The Navy warned members Friday not to use DeepSeek due to “potential security and ethical concerns associated with the model’s origin and usage,” reported CNBC.
DeepSeek was founded in 2023 by Chinese entrepreneur Liang Wenfeng with funds from High Flyer, his quantitative hedge fund. The United States has sought to hold back Chinese development of advanced technologies with tools developed by American companies, launching a ratcheting set of export controls to constrain sales of chips used to train AI models. In fall 2023, they grew to include the H800 Nvidia chips the designer engineered to be compliant with an earlier set of controls.

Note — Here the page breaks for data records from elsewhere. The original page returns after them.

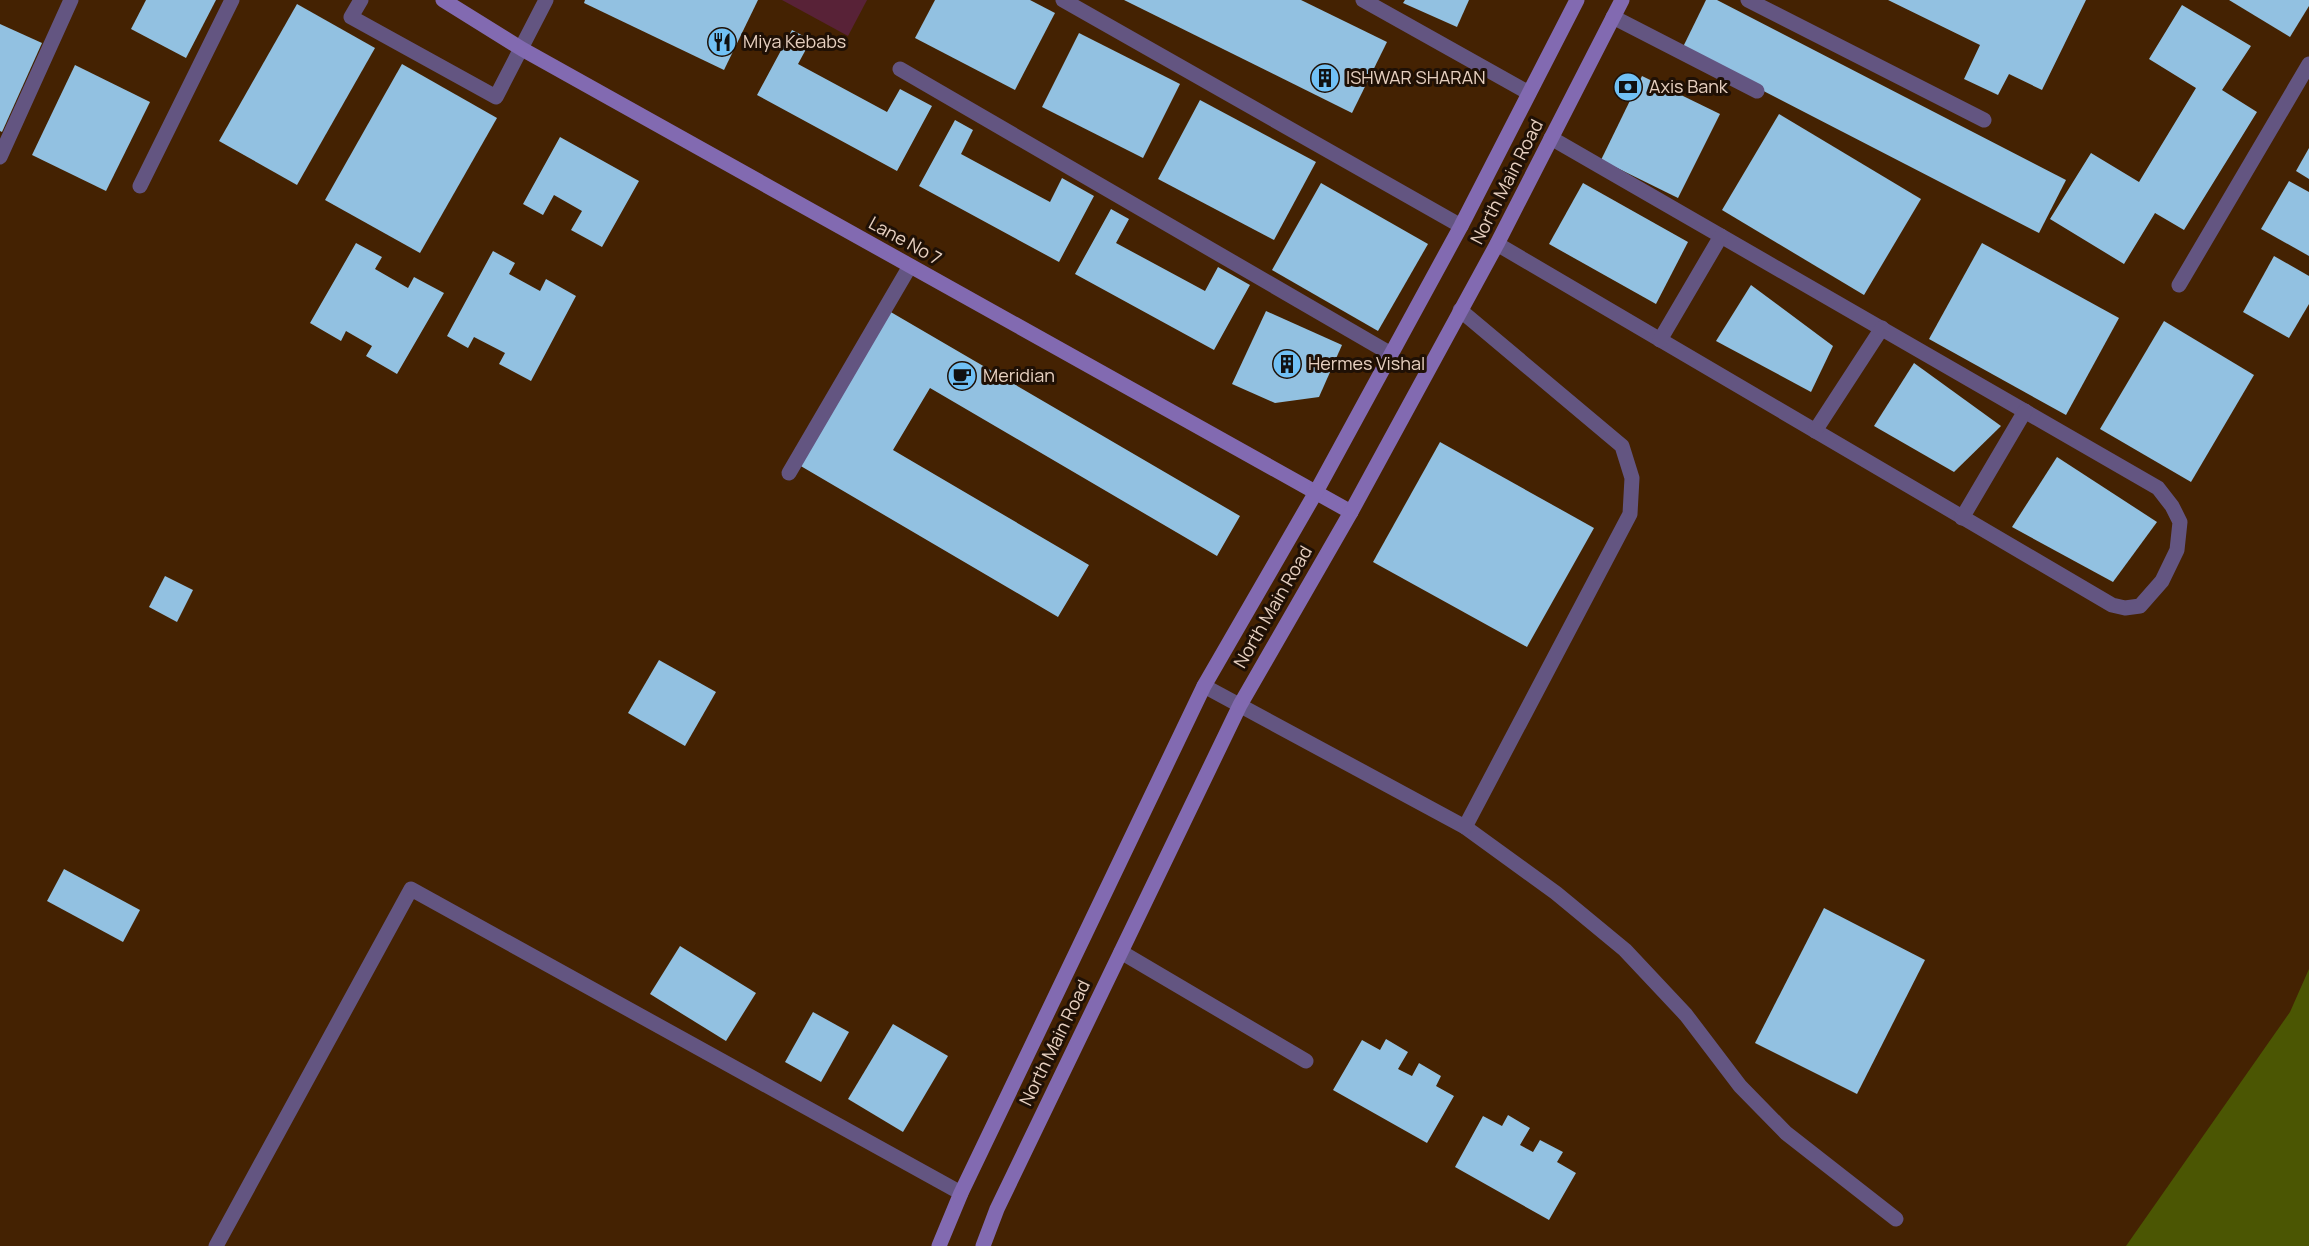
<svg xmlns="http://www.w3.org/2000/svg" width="2309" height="1246" font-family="Manrope,sans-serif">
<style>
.green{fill:#582237}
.water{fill:#4b5603}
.building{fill:#92c1e1}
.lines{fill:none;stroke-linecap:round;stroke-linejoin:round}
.service{stroke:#635581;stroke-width:15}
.minor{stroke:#635581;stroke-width:15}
.secondary{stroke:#826ab1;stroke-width:15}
.labels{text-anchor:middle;stroke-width:6;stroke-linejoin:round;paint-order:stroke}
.poi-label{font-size:18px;fill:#e7d0c0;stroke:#1f1005;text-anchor:start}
.street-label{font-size:18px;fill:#e7d0c0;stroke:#1f1005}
</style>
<rect width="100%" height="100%" fill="#442202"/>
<polygon class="green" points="782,0 867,0 848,36"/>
<polygon class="water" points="2309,969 2309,1246 2126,1246 2290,1012"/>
<g class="building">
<polygon points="146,0 216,0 186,58 131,29"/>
<polygon points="585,0 758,0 724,70 584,3"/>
<polygon points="935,0 1030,0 1055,13 1015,90 915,38"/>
<polygon points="1124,0 1301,0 1387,42 1352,113"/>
<polygon points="1405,0 1469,0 1457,27 1403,3"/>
<polygon points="1706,0 1717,0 2066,180 2039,233 1682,49"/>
<polygon points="1888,0 2086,0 2042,90 2009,74 1998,95 1964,79 1980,45"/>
<polygon points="2229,0 2309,0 2309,6 2290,37"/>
<polygon points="297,4 375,48 297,185 219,141"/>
<polygon points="2182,5 2251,46 2222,90 2257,112 2184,230 2155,213 2124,264 2050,219 2091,153 2139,182 2196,88 2149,59"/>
<polygon points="0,24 42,43 2,132 0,131"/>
<polygon points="792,30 811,40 798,64 887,112 900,89 932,106 897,171 757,95"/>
<polygon points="1079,33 1180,84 1143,158 1042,107"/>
<polygon points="402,64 497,118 420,253 325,200"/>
<polygon points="75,65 150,102 106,191 32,155"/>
<polygon points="1642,76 1720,114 1678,198 1601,160"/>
<polygon points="1200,100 1316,162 1274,240 1158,179"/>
<polygon points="1779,114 1921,199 1864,295 1722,210"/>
<polygon points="955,120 973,130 961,154 1050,202 1062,178 1094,196 1059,262 919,186"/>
<polygon points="560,137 639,181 602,247 571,230 582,211 554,195 543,215 523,204"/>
<polygon points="2309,148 2309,179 2296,171"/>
<polygon points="2289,181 2309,192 2309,256 2261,229"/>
<polygon points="1321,183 1428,244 1378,331 1272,270"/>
<polygon points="1583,183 1688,242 1656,304 1549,244"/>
<polygon points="1111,209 1129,219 1116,243 1205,291 1218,267 1250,285 1214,350 1075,274"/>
<polygon points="356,243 382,257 375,269 408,288 414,277 444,293 397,374 366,356 372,346 346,331 341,341 310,323"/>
<polygon points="1982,243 2119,318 2066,415 1929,339"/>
<polygon points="493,251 515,263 509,274 540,291 546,279 576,296 531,381 499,364 505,353 474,337 468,348 447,336"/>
<polygon points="2274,256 2309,276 2309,304 2289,338 2243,312"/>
<polygon points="1751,285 1833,346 1811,392 1716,341"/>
<polygon points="889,311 1240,516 1217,556 930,388 893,450 1089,565 1058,617 799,465"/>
<polygon points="1266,311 1342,345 1319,397 1275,403 1232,384"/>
<polygon points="2164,321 2254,375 2191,482 2100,429"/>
<polygon points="1914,363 2001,426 1954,472 1874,426"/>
<polygon points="1440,442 1594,528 1527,647 1373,562"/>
<polygon points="2057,457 2157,522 2113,582 2012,527"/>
<polygon points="165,576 193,590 177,622 149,607"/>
<polygon points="659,660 716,692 685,746 628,713"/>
<polygon points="64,869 140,910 123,942 47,901"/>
<polygon points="1824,908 1925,960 1857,1094 1755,1043"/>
<polygon points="680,946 756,993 726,1041 650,994"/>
<polygon points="813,1012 849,1032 821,1082 785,1062"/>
<polygon points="893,1024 948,1056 903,1132 848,1099"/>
<polygon points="1386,1039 1408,1052 1398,1069 1412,1076 1419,1063 1441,1076 1436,1086 1454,1096 1427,1143 1333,1090 1362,1040 1380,1050"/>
<polygon points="1508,1115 1530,1128 1520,1145 1533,1152 1540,1140 1563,1152 1557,1162 1576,1173 1549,1220 1455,1167 1483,1116 1502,1126"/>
</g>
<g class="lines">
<g class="service">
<polyline points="361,0 351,17 496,97 546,0"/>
<polyline points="1063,0 1461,226"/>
<polyline points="1363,0 1529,93"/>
<polyline points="1748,0 1984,120"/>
<polyline points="1613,17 1757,91"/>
<polyline points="0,157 71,0"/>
<polyline points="140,186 232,0"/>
<polyline points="2179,285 2309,64"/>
<polyline points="789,473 910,266"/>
<polyline points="1465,827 1556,893 1625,950 1686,1015 1740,1086 1786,1133 1896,1219"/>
<polyline points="1121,952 1306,1061"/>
<polyline points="216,1246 411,889 961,1193"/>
</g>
<g class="minor">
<polyline points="900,69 1391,354"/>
<polyline points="1497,244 2112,605 2125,608 2140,606 2162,581 2177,550 2180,522 2172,506 2158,488 1551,138"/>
<polyline points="1660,340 1721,236"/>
<polyline points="1815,431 1882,328"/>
<polyline points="1962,518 2025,411"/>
<polyline points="1204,686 1465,827 1630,514 1632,478 1622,446 1460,310"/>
</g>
<g class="secondary">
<polyline points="443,0 522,49 1351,512"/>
<polyline points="939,1246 961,1193 1204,686 1316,492 1461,226 1577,0"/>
<polyline points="983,1246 997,1209 1240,705 1351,512 1497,244 1622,0"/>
</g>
</g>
<defs>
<g id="restaurant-disc" transform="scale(1.5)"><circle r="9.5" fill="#71c1f5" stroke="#1f1005"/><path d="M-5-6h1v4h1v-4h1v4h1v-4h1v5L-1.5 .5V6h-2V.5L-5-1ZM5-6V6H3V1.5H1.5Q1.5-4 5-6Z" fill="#111"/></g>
<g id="building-disc" transform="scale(1.5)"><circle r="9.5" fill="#71c1f5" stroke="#1f1005"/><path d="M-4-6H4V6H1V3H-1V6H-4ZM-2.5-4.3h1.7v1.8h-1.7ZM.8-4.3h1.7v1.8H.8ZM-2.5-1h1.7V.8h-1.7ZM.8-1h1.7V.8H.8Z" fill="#111"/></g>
<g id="bank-disc" transform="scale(1.5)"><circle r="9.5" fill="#71c1f5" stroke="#1f1005"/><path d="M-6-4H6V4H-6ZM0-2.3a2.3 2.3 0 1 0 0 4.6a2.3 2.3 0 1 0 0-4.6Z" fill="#111"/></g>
<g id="cafe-disc" transform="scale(1.5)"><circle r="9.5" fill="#71c1f5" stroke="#1f1005"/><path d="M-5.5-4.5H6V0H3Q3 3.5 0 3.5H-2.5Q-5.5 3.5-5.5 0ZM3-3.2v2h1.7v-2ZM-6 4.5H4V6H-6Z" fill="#111"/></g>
</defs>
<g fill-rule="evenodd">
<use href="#restaurant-disc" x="722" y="42"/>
<use href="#building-disc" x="1325" y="78"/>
<use href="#bank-disc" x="1628" y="87"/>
<use href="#building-disc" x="1287" y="364"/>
<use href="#cafe-disc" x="962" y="376"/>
</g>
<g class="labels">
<g class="poi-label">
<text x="743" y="48">Miya Kebabs</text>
<text x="1346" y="84">ISHWAR SHARAN</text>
<text x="1649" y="93">Axis Bank</text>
<text x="1308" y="370">Hermes Vishal</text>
<text x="983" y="382">Meridian</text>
</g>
<g class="street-label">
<text transform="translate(1507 182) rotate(-63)" y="6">North Main Road</text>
<text transform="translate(905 241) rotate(29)" y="6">Lane No 7</text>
<text transform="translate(1273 607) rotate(-60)" y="6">North Main Road</text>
<text transform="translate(1055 1043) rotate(-64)" y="6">North Main Road</text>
</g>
</g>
</svg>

Whether controlling exports will work is an open question, especially given the apparent success of DeepSeek (see: DeepSeek’s Rise Shows Limits of US Chip Controls).
Former Commerce Secretary Gina Raimondo told the Wall Street Journal in December 2024 that a chokepoint approach is destined for failure. “Trying to hold China back is a fool’s errand,” she said, touting instead innovation using the $53 billion appropriated for domestic semiconductor research and innovation of the CHIPS and Science Act, which became law in August 2022.
“The only way to beat China is to stay ahead of them,” she told the Journal. “We have to run faster, out innovate them. That’s the way to win.”